*Document text:*

Default system users

OoO En cette fin de matinée radieuse du dimanche 16 novembre 2008, vers
11:46, Osamu Aoki <osamu@debian.org> disait*:

>> On some systems like OpenBSD, all those users are starting with
>> underscore to avoid collision with real users. On Debian, I have never
>> seen this, even for packages that comes from OpenBSD (like openntpd
>> which uses "ntpd"). Is there some drawbacks with underscore?

> That is nice. We will be able to get reasonable output under ps command
> for exim4 too.

You are right. Too long usernames are displayed numerically.
--
BOFH excuse #258:
That's easy to fix, but I can't be bothered.
 
Old 11-20-2008, 04:54 PM
Vincent Bernat
 
Default system users

OoO En ce doux début de matinée du samedi 15 novembre 2008, vers 08:49,
je disais:

> ,----[ http://wiki.debian.org/AccountHandlingInMaintainerScripts ]
> | A collision free way to name system accounts should really be mentioned
> | in Debian policy to stop this uncontrolled growth of different methods.
> `----

> Is it any progress on this matter? While more and more daemon become
> unprivileged or "privilege separation"-able, we get more and more system
> users.

> On some systems like OpenBSD, all those users are starting with
> underscore to avoid collision with real users. On Debian, I have never
> seen this, even for packages that comes from OpenBSD (like openntpd
> which uses "ntpd"). Is there some drawbacks with underscore?

I wanted to file a wishlist bug against policy about this matter but
there is already one that exists:
http://bugs.debian.org/cgi-bin/bugreport.cgi?bug=248809

The bug is pretty old and the discussion stopped a few years ago. The
problem of too long usernames when using "Debian-" prefix was already
mentioned.

The possibility to use "_${package}" is mentioned once as an
example.

IMO, there are three advantages to using underscore:
- it defines a namespace (like using "Debian-" prefix)
- the name is kept short
- it is easy to spot those system names in ps or other tools

Is there some way to easily retrieve all postinst scripts to check how
adduser is called?
--
printk("autofs: Out of inode numbers -- what the heck did you do??

*What you will do:* In the thread on default system users, what character do system usernames start with on OpenBSD, and for what purpose?

(Items from a dataset)
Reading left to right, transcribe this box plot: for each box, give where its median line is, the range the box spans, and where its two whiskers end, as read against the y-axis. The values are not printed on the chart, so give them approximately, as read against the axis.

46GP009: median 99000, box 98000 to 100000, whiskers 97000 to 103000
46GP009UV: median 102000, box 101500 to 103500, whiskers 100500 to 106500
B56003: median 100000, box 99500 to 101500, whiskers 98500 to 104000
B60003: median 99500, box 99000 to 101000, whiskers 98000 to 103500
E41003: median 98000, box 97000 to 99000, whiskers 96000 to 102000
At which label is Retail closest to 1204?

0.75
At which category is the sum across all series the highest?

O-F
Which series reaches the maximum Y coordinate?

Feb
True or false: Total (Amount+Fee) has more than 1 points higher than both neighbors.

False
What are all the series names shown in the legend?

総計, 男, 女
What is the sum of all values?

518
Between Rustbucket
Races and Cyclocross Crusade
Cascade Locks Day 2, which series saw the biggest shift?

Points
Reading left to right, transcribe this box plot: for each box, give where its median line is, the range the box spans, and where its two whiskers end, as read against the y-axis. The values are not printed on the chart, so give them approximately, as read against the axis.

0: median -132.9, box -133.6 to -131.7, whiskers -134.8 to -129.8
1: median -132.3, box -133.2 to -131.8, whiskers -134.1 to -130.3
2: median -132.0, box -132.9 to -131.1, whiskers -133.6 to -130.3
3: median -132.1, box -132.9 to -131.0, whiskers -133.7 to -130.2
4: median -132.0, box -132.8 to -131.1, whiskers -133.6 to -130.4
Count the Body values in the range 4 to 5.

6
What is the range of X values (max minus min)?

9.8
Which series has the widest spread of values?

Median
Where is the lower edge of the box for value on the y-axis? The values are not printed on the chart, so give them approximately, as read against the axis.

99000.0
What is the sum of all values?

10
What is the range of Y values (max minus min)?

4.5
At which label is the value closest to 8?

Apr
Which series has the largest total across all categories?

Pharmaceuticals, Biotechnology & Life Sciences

*Reply:* They start with an underscore to avoid collision with real users.